- **YOUR ASSIGNMENT**: Look through the entries for the string "center", and copy each line that holds it.

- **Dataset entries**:
'''

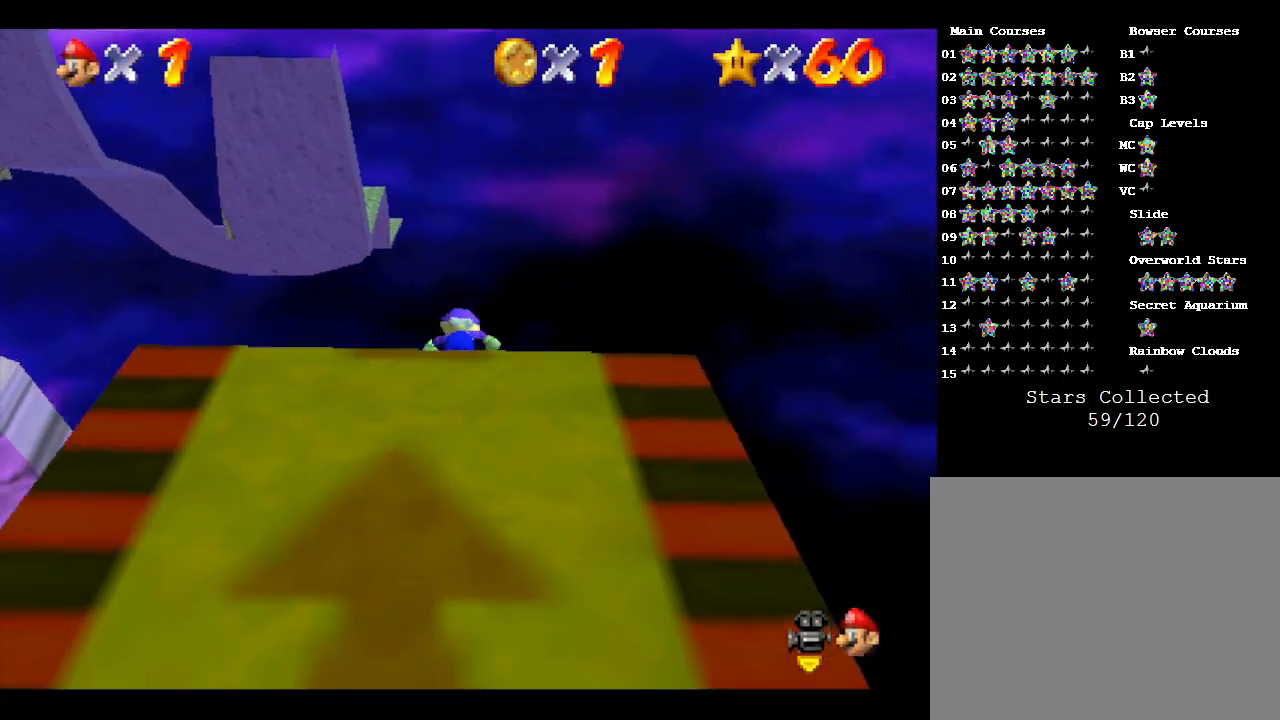
{"buttons": [], "left_stick": "up", "events": []}
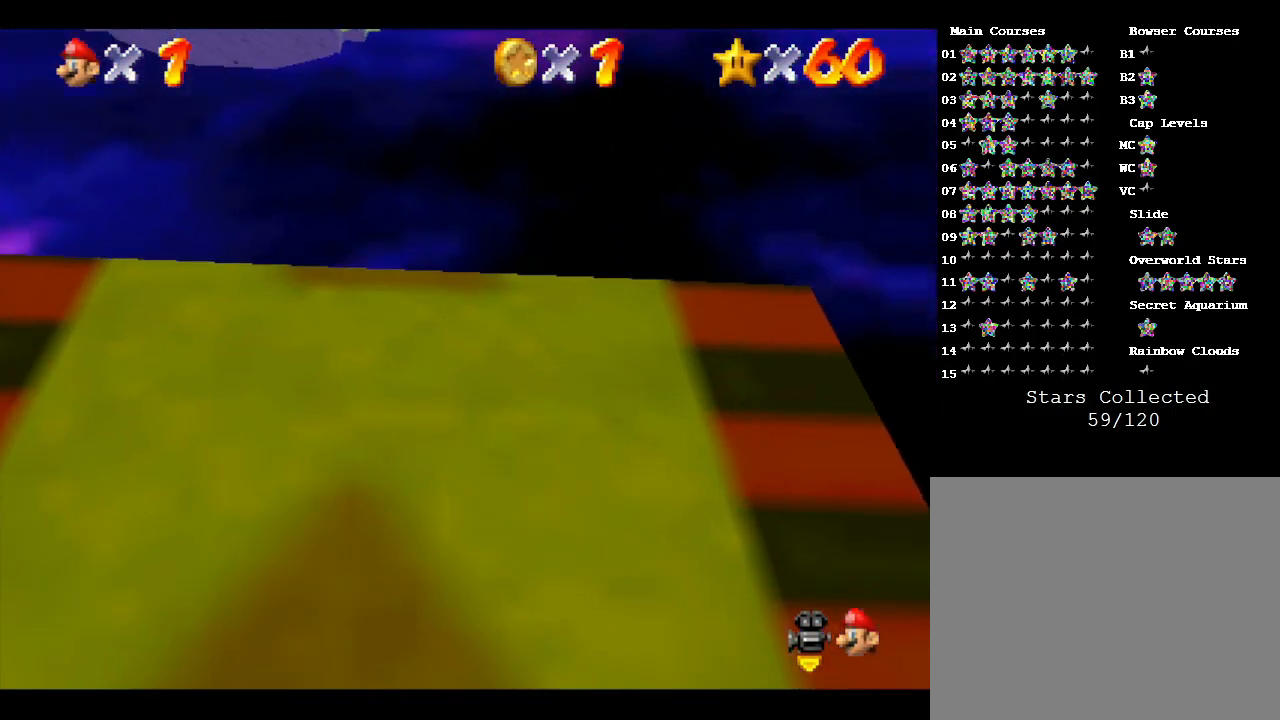
{"buttons": [], "left_stick": "center", "events": [[450, "left_stick", "center"]]}
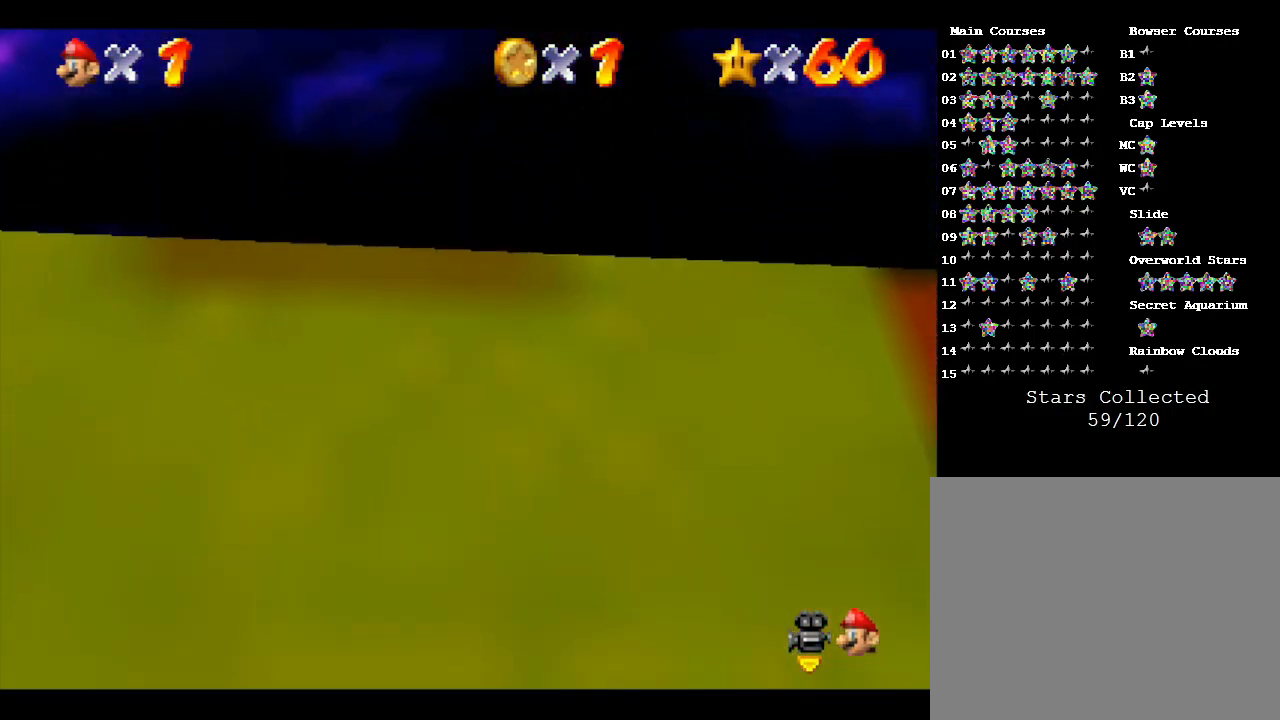
{"buttons": [], "left_stick": "center", "events": []}
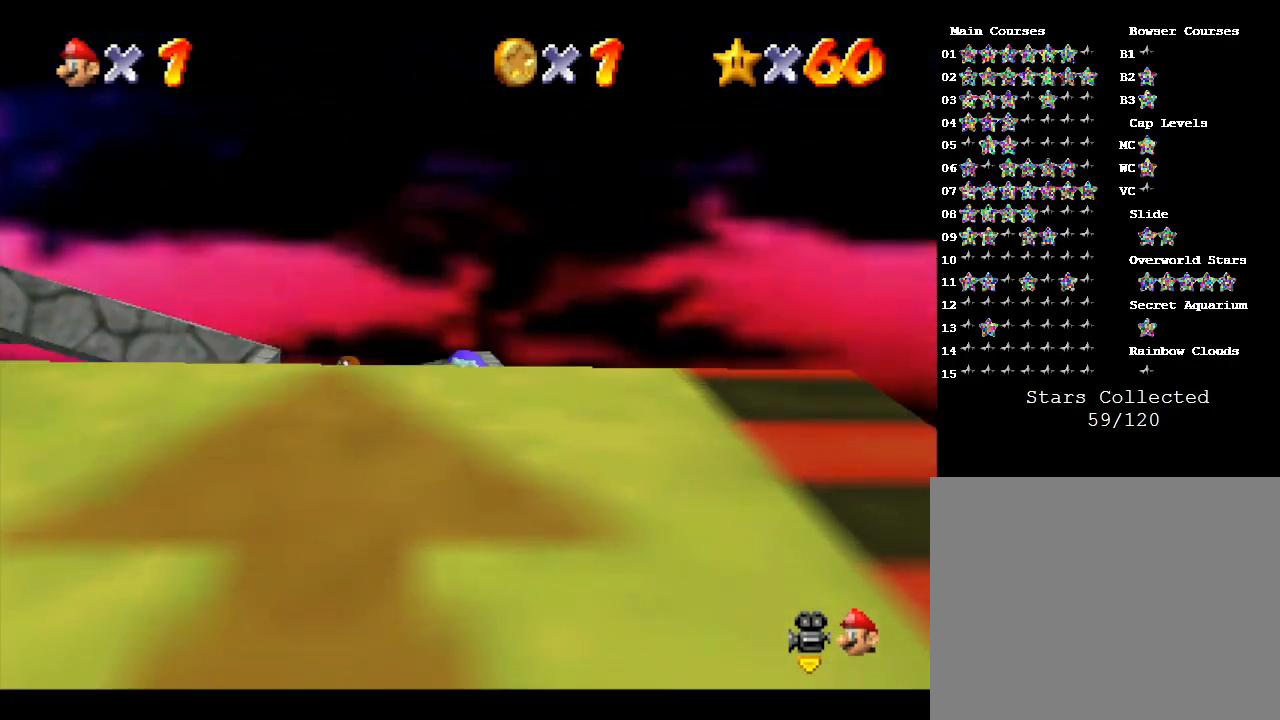
{"buttons": [], "left_stick": "center", "events": [[333, "left_stick", "down"], [467, "left_stick", "center"]]}
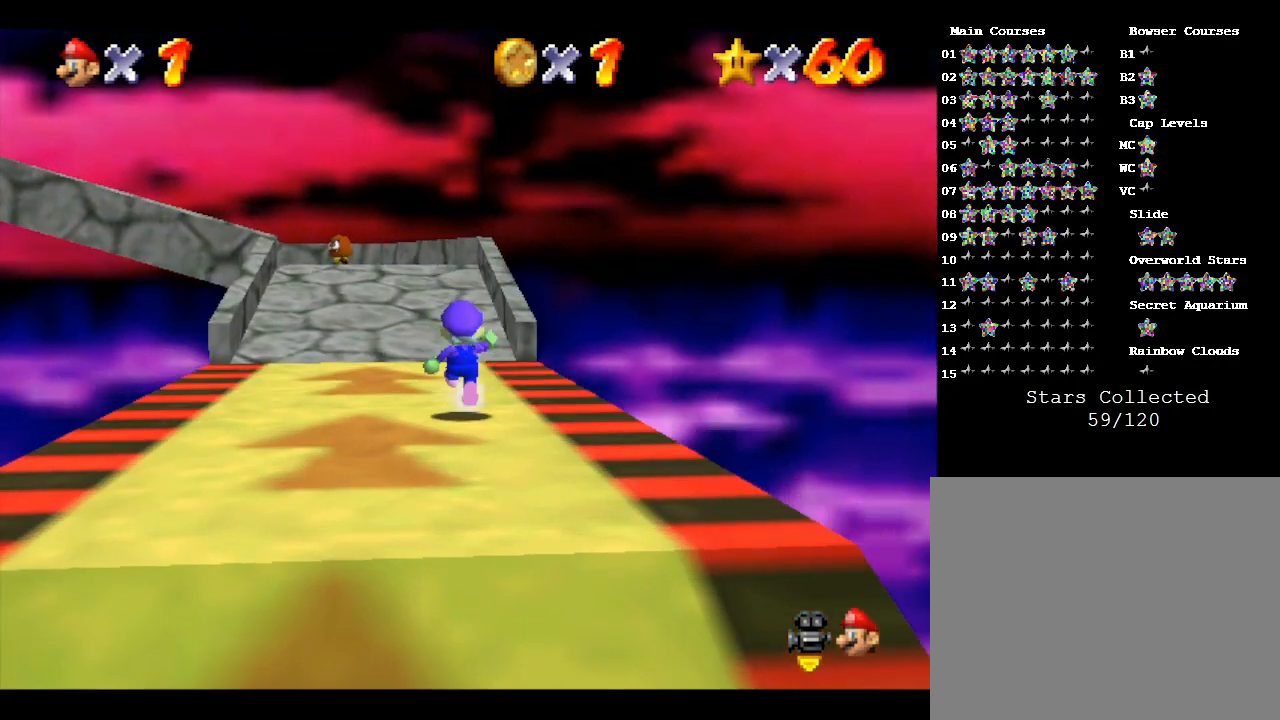
{"buttons": [], "left_stick": "up", "events": [[400, "left_stick", "up"]]}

'''

- **OUTPUT**:
{"buttons": [], "left_stick": "center", "events": [[450, "left_stick", "center"]]}
{"buttons": [], "left_stick": "center", "events": []}
{"buttons": [], "left_stick": "center", "events": [[333, "left_stick", "down"], [467, "left_stick", "center"]]}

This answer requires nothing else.